Parsing the apache style log we are able to get the following (for Device we parse the user agent)
"31/Dec/2022:05:04:36 +0000","/subjects/development/web-development","Desktop"
The initial log size is 235 bytes, and the data we care about is 78 bytes it’s 3 times less without any additional optimization we still can go one more step and convert time to timestamp and convert Mobile, Desktop, and Tablet to 1,2 and 3.
"1672481076","/subjects/development/web-development","2"
Which will reduce the data size to 57 bytes (4 times less than the original) without changing its value of it.
Let’s say we have 10 000 000 views per day across 5 different pages from 3 different devices.
Our original log file will have 10 000 000 x 235 bytes / 1024 ^ 3 it will end up being 2.1GB while our optimized data set will be 10 000 000 x 78 bytes / 1024 ^ 3 -> 0.72 GB
If we store data in S3 for 12 months it will cost us: $211 per year. 2.1GB * 365 -> 0.766 TB * $23 => $17.61 per month or $211 per year. Our optimized data set would cost us: $70.
Making it 3 times cheaper we can save 3 times more data (3 years instead of 1).
However, this is not it… Let’s say we do not care about time only the date our final data set can be even smaller: 1 day, 3 devices, 5 pages we will end up having just 15 rows, if each row is 100bytes we will end up having 15 000 bytes or 0,000013969838619 GB and store each day for a year it will cost you $ 0,001374337443849 per year…
I’m not suggesting you should convert all your data to an optimal format. I’m only offering to introduce a certain lifecycle policy for how long data can be in each format.
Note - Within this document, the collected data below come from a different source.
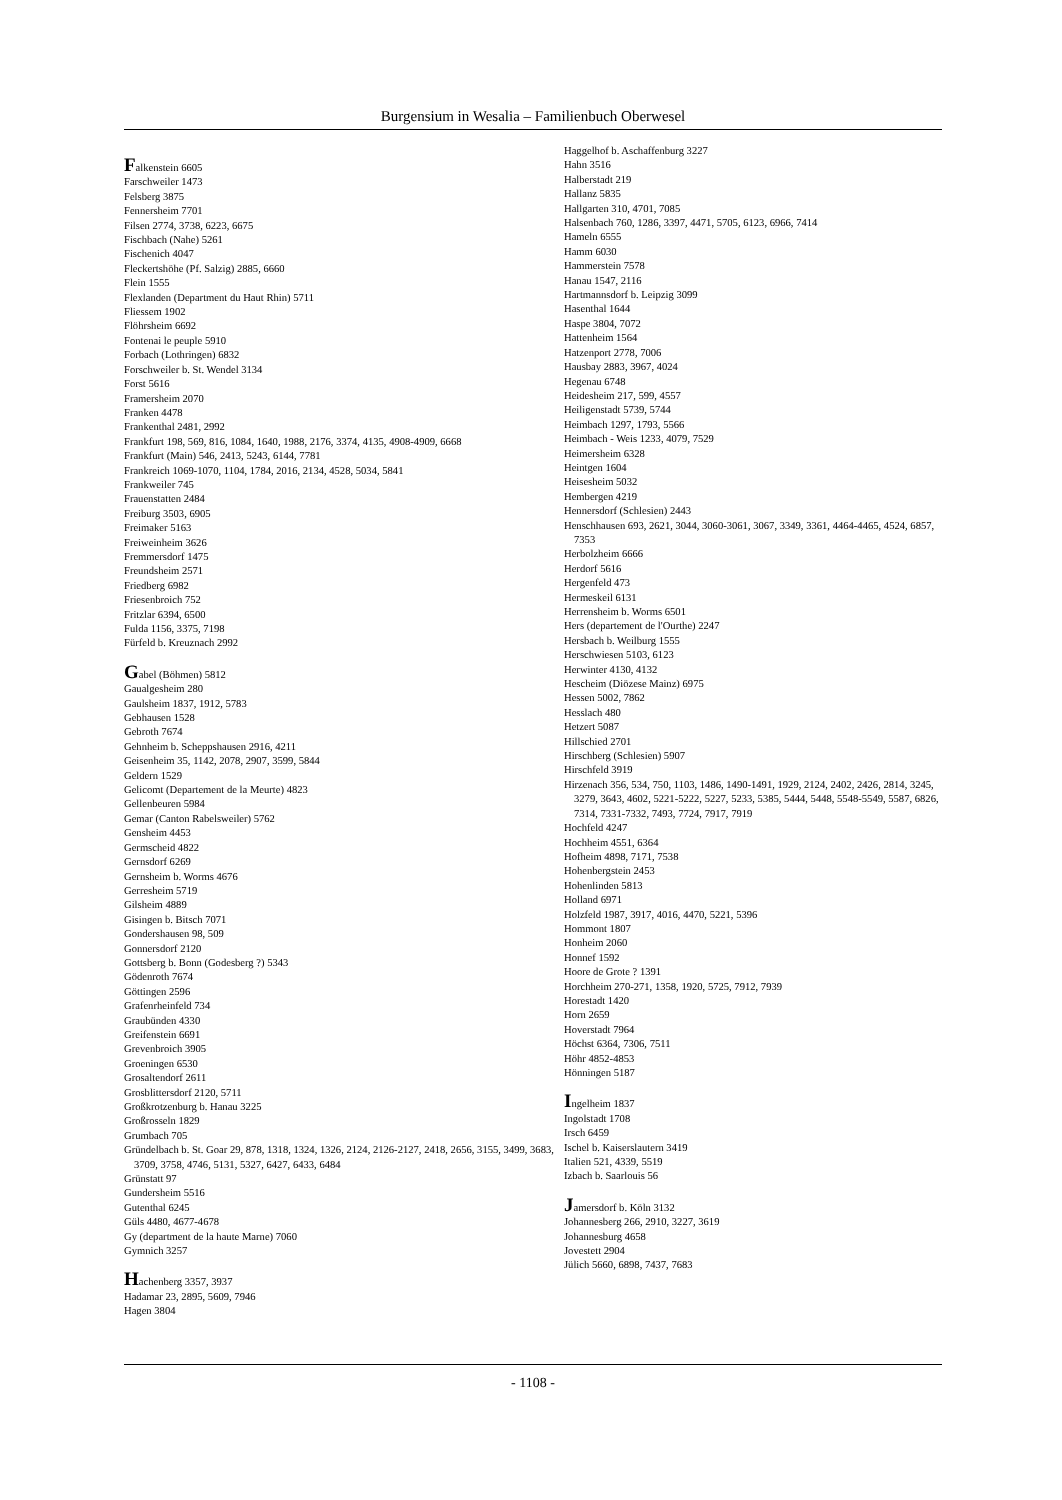Burgensium in Wesalia – Familienbuch Oberwesel
Falkenstein 6605
Farschweiler 1473
Felsberg 3875
Fennersheim 7701
Filsen 2774, 3738, 6223, 6675
Fischbach (Nahe) 5261
Fischenich 4047
Fleckertshöhe (Pf. Salzig) 2885, 6660
Flein 1555
Flexlanden (Department du Haut Rhin) 5711
Fliessem 1902
Flöhrsheim 6692
Fontenai le peuple 5910
Forbach (Lothringen) 6832
Forschweiler b. St. Wendel 3134
Forst 5616
Framersheim 2070
Franken 4478
Frankenthal 2481, 2992
Frankfurt 198, 569, 816, 1084, 1640, 1988, 2176, 3374, 4135, 4908-4909, 6668
Frankfurt (Main) 546, 2413, 5243, 6144, 7781
Frankreich 1069-1070, 1104, 1784, 2016, 2134, 4528, 5034, 5841
Frankweiler 745
Frauenstatten 2484
Freiburg 3503, 6905
Freimaker 5163
Freiweinheim 3626
Fremmersdorf 1475
Freundsheim 2571
Friedberg 6982
Friesenbroich 752
Fritzlar 6394, 6500
Fulda 1156, 3375, 7198
Fürfeld b. Kreuznach 2992
Gabel (Böhmen) 5812
Gaualgesheim 280
Gaulsheim 1837, 1912, 5783
Gebhausen 1528
Gebroth 7674
Gehnheim b. Scheppshausen 2916, 4211
Geisenheim 35, 1142, 2078, 2907, 3599, 5844
Geldern 1529
Gelicomt (Departement de la Meurte) 4823
Gellenbeuren 5984
Gemar (Canton Rabelsweiler) 5762
Gensheim 4453
Germscheid 4822
Gernsdorf 6269
Gernsheim b. Worms 4676
Gerresheim 5719
Gilsheim 4889
Gisingen b. Bitsch 7071
Gondershausen 98, 509
Gonnersdorf 2120
Gottsberg b. Bonn (Godesberg ?) 5343
Gödenroth 7674
Göttingen 2596
Grafenrheinfeld 734
Graubünden 4330
Greifenstein 6691
Grevenbroich 3905
Groeningen 6530
Grosaltendorf 2611
Grosblittersdorf 2120, 5711
Großkrotzenburg b. Hanau 3225
Großrosseln 1829
Grumbach 705
Gründelbach b. St. Goar 29, 878, 1318, 1324, 1326, 2124, 2126-2127, 2418, 2656, 3155, 3499, 3683, 3709, 3758, 4746, 5131, 5327, 6427, 6433, 6484
Grünstatt 97
Gundersheim 5516
Gutenthal 6245
Güls 4480, 4677-4678
Gy (department de la haute Marne) 7060
Gymnich 3257
Hachenberg 3357, 3937
Hadamar 23, 2895, 5609, 7946
Hagen 3804
Haggelhof b. Aschaffenburg 3227
Hahn 3516
Halberstadt 219
Hallanz 5835
Hallgarten 310, 4701, 7085
Halsenbach 760, 1286, 3397, 4471, 5705, 6123, 6966, 7414
Hameln 6555
Hamm 6030
Hammerstein 7578
Hanau 1547, 2116
Hartmannsdorf b. Leipzig 3099
Hasenthal 1644
Haspe 3804, 7072
Hattenheim 1564
Hatzenport 2778, 7006
Hausbay 2883, 3967, 4024
Hegenau 6748
Heidesheim 217, 599, 4557
Heiligenstadt 5739, 5744
Heimbach 1297, 1793, 5566
Heimbach - Weis 1233, 4079, 7529
Heimersheim 6328
Heintgen 1604
Heisesheim 5032
Hembergen 4219
Hennersdorf (Schlesien) 2443
Henschhausen 693, 2621, 3044, 3060-3061, 3067, 3349, 3361, 4464-4465, 4524, 6857, 7353
Herbolzheim 6666
Herdorf 5616
Hergenfeld 473
Hermeskeil 6131
Herrensheim b. Worms 6501
Hers (departement de l'Ourthe) 2247
Hersbach b. Weilburg 1555
Herschwiesen 5103, 6123
Herwinter 4130, 4132
Hescheim (Diözese Mainz) 6975
Hessen 5002, 7862
Hesslach 480
Hetzert 5087
Hillschied 2701
Hirschberg (Schlesien) 5907
Hirschfeld 3919
Hirzenach 356, 534, 750, 1103, 1486, 1490-1491, 1929, 2124, 2402, 2426, 2814, 3245, 3279, 3643, 4602, 5221-5222, 5227, 5233, 5385, 5444, 5448, 5548-5549, 5587, 6826, 7314, 7331-7332, 7493, 7724, 7917, 7919
Hochfeld 4247
Hochheim 4551, 6364
Hofheim 4898, 7171, 7538
Hohenbergstein 2453
Hohenlinden 5813
Holland 6971
Holzfeld 1987, 3917, 4016, 4470, 5221, 5396
Hommont 1807
Honheim 2060
Honnef 1592
Hoore de Grote ? 1391
Horchheim 270-271, 1358, 1920, 5725, 7912, 7939
Horestadt 1420
Horn 2659
Hoverstadt 7964
Höchst 6364, 7306, 7511
Höhr 4852-4853
Hönningen 5187
Ingelheim 1837
Ingolstadt 1708
Irsch 6459
Ischel b. Kaiserslautern 3419
Italien 521, 4339, 5519
Izbach b. Saarlouis 56
Jamersdorf b. Köln 3132
Johannesberg 266, 2910, 3227, 3619
Johannesburg 4658
Jovestett 2904
Jülich 5660, 6898, 7437, 7683
- 1108 -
Raw log - 1 month - total storage 60GB - cost per year $16
More details (keeping time information) - 6 months - total storage 140GB - cost per year $35
Agggregate per day - last 10 years - 0.05GB - cost per year $0.013
The total cost would be less than $50 to store 10 years’ worth of data. If we store everything in log format it would be $2110 in the optimized format $700. By doing this analysis we can answer how much we are willing to pay for storage on this metric (pageviews) 2k, 700, or 50 dollars per year.
Do you know how much you spend for each metric and if it is worth it?
Overall, it’s important to be mindful of the amount of data you store and to regularly review your data. By doing so, you not only can save money but also improve security, and do your part to protect the environment.